I looked up the answer for this online but couldn't find one that was satisfactory and used the hint provided. Here's the question
Let $h(z)$ be a continuous complex-valued function on the unit interval $[0,1]$, and consider $$H(z) = \int_0^1 \frac{ h(t)}{t - z} dt.$$ Where is $H(z)$ defined? Where is $H(z)$ continuous? Justify your answer. Hint: Use the fact that if $|f(t) - g(t)| < \epsilon$ for $0 \leq t \leq 1$, then $\int_0^1 |f(t) - g(t)| dt < \epsilon$.
I realize that $H(z)$ should be defined and continuous for any $z \notin [0,1]$, but I'm not sure how to formally prove it.

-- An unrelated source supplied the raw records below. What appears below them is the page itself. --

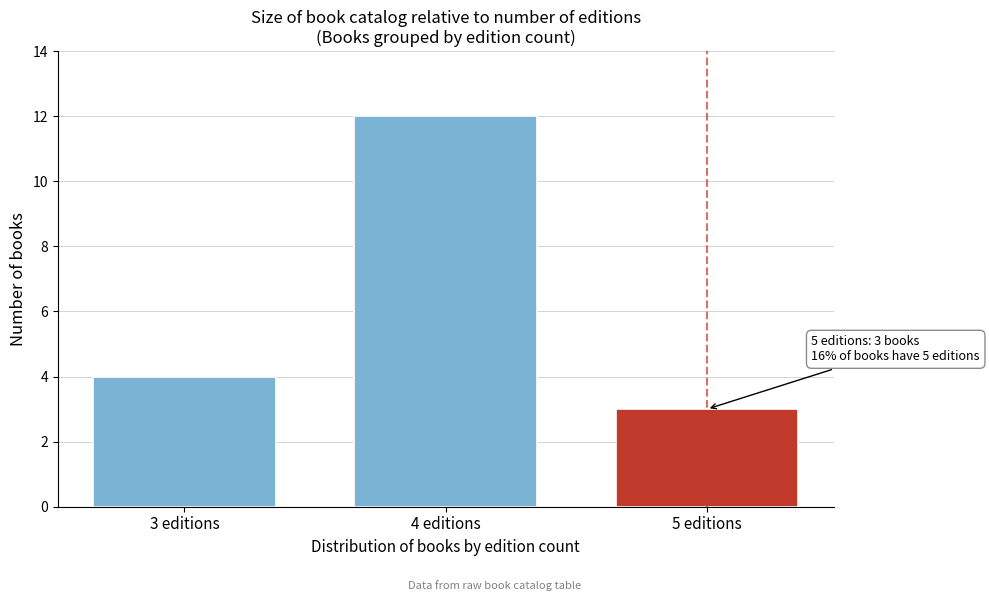

Reading left to right, list all the values displayed in this chart.

3 editions=4	4 editions=12	5 editions=3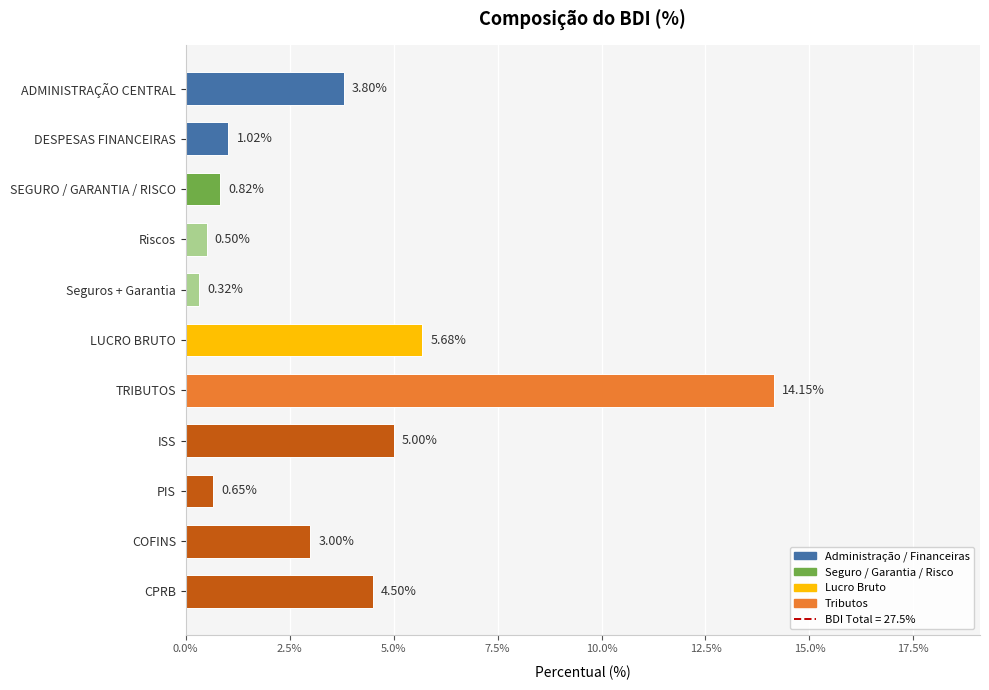

Are the bars horizontal?

Yes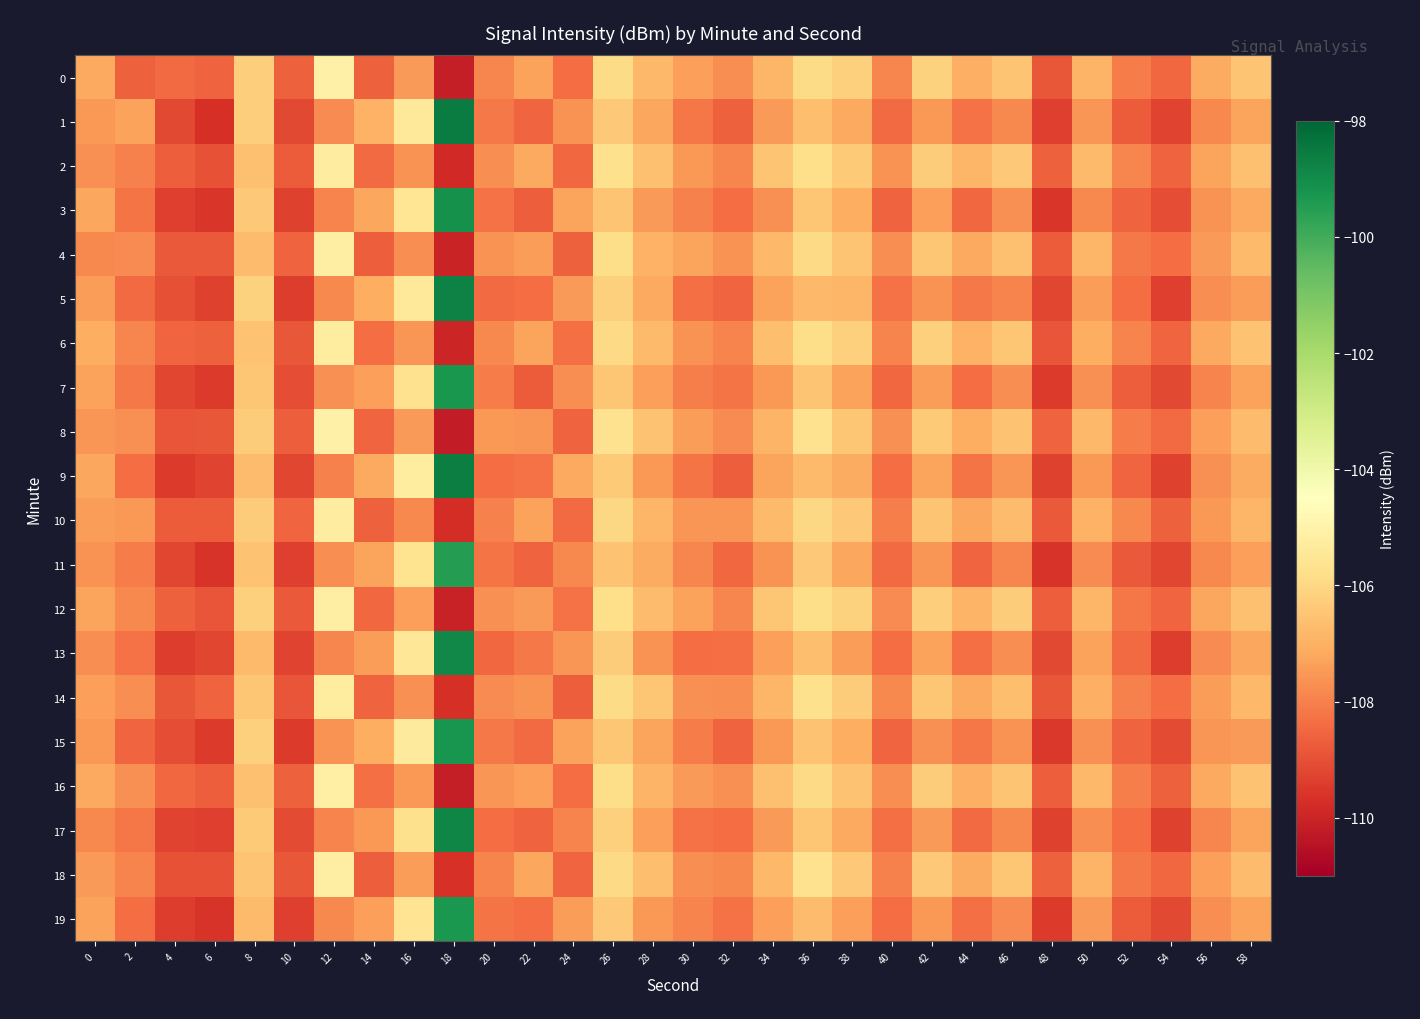

Count the number of data series in this chart.

20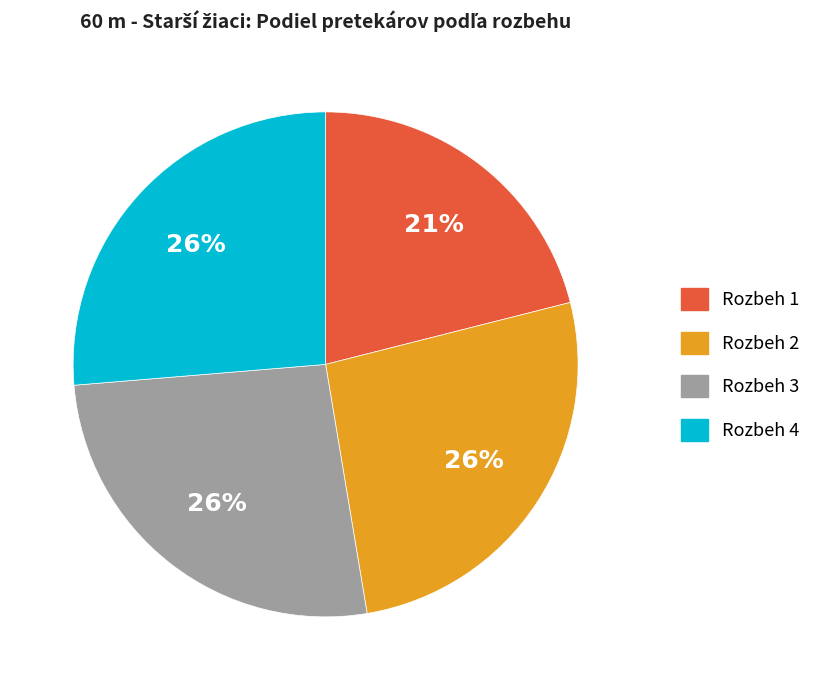

To the nearest percent, what is the difference between the largest and smallest slice percentages?

5%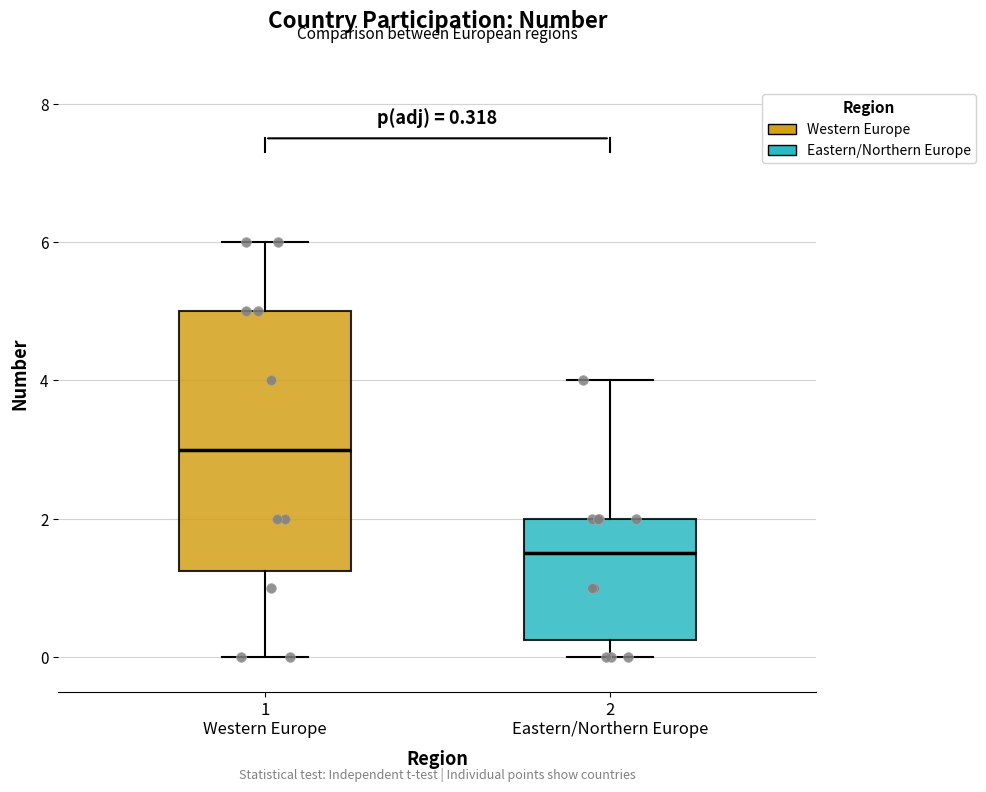

Which box is the tallest, from its lower edge to its upper edge?

1 Western Europe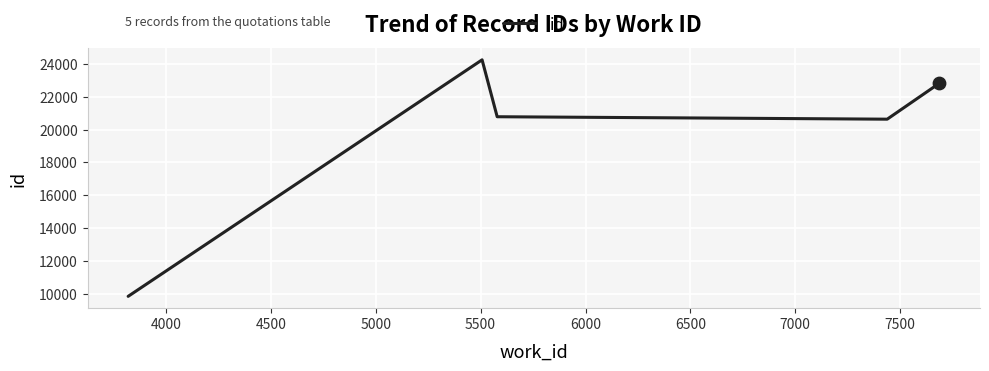

True or false: the data has more than 2 interior local peaks.

False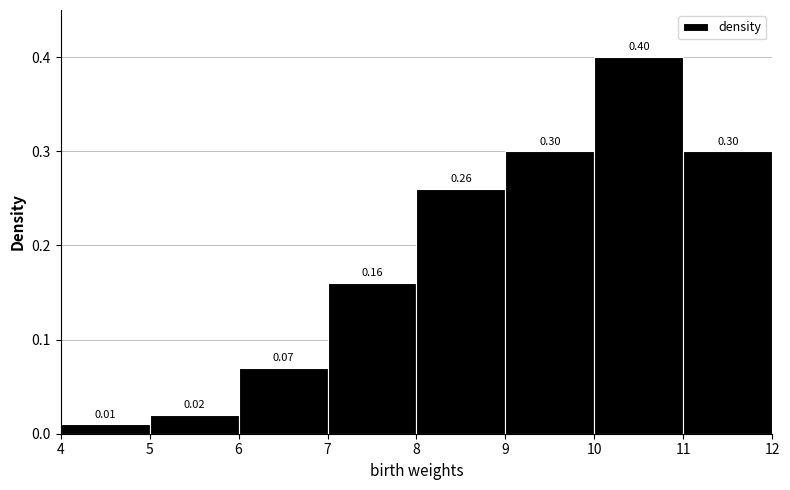

Which range on the x-axis has the tallest bar?

10 to 11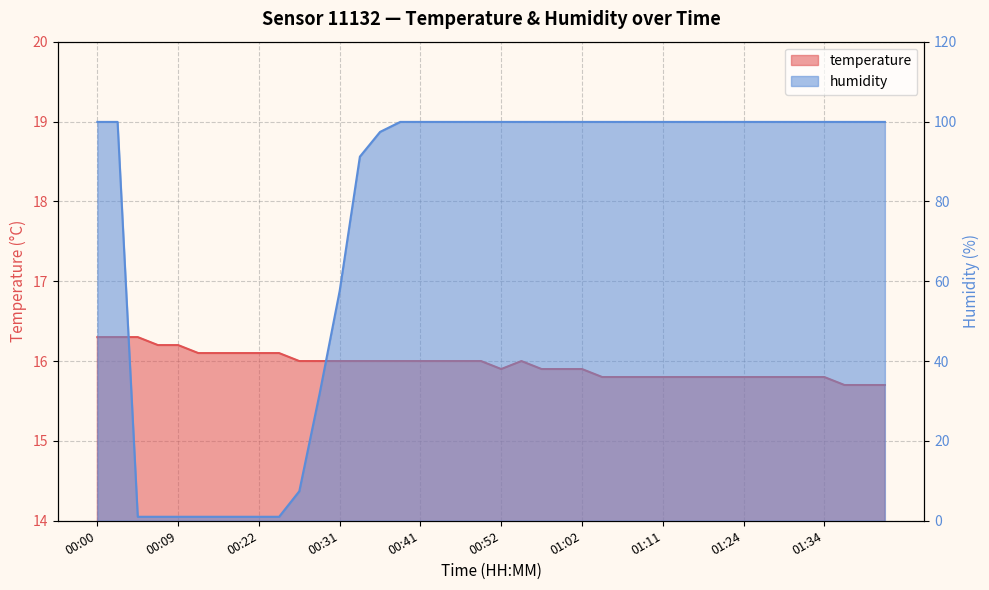

The humidity series shows 139.9 at 01:02. True or false?

False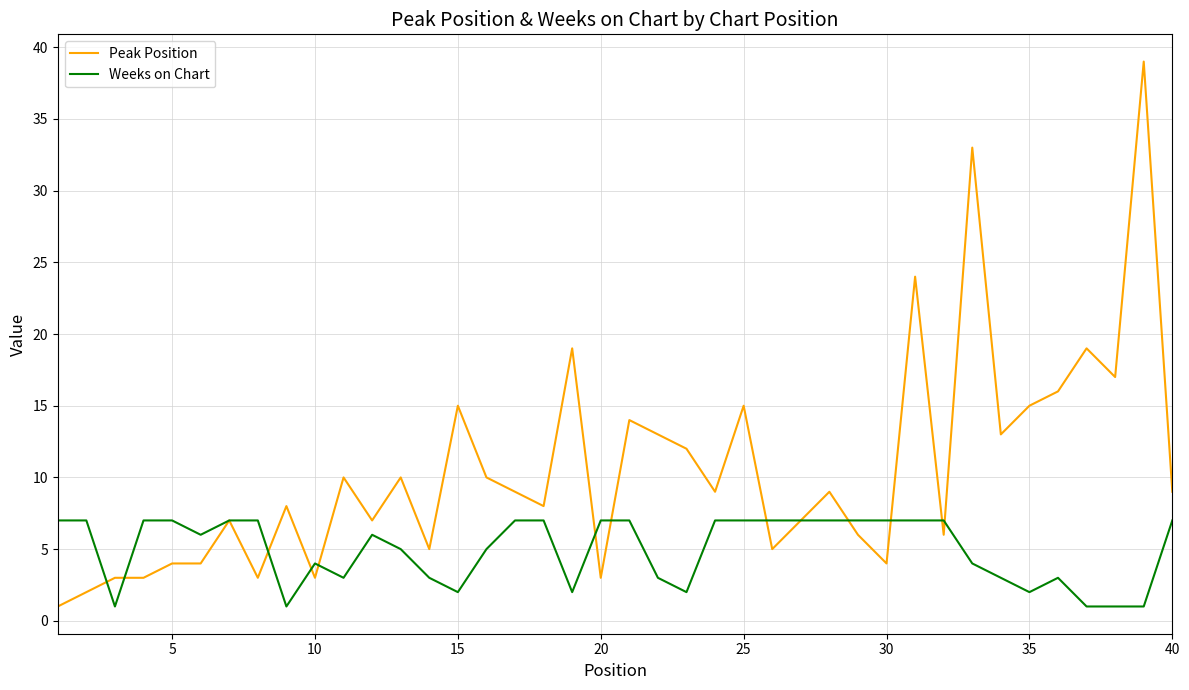

What is the maximum value shown in the chart?

39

Thanks
We estimate $$ |H(z+\eta)-H(z)|=\left |\int_0^1 h(t)\frac{\eta}{(t-z-\eta)(t-z)}\mathrm dt \right|\\ \leq |\eta|M\int_0^1 \frac{1}{|(t-z-\eta)(t-z)|}\mathrm dt $$ where $M=\sup_{t\in [0,1]}|h(t)|$, finite by the extreme value theorem.
Now, fix $z\in \mathbb{C}\setminus [0,1]$. Then, define $$ f:[0,1]\to \mathbb{R}\\ x\mapsto |x-z| $$ a continuous function on a compact set, and thus achives it's minimum, call it $\delta>0$. Now, picking $|\eta|<\delta/2$ we get $$ |t-z-\eta|\geq ||t-z|-|\eta||=|t-z|-|\eta|\geq \delta/2 $$ then using the fact in the hint and that our estimates hold for any $t\in[0,1]$ we have $$ |H(z+\eta)-H(z)|\leq |\eta|M\frac{1}{\delta(\delta/2)} $$ Now it is clear that picking $|\eta|<\delta_*=\min\left\{ \frac{2\epsilon}{M\delta^2},\delta/2\right\}$ suffices to meet any $\epsilon$ challenge.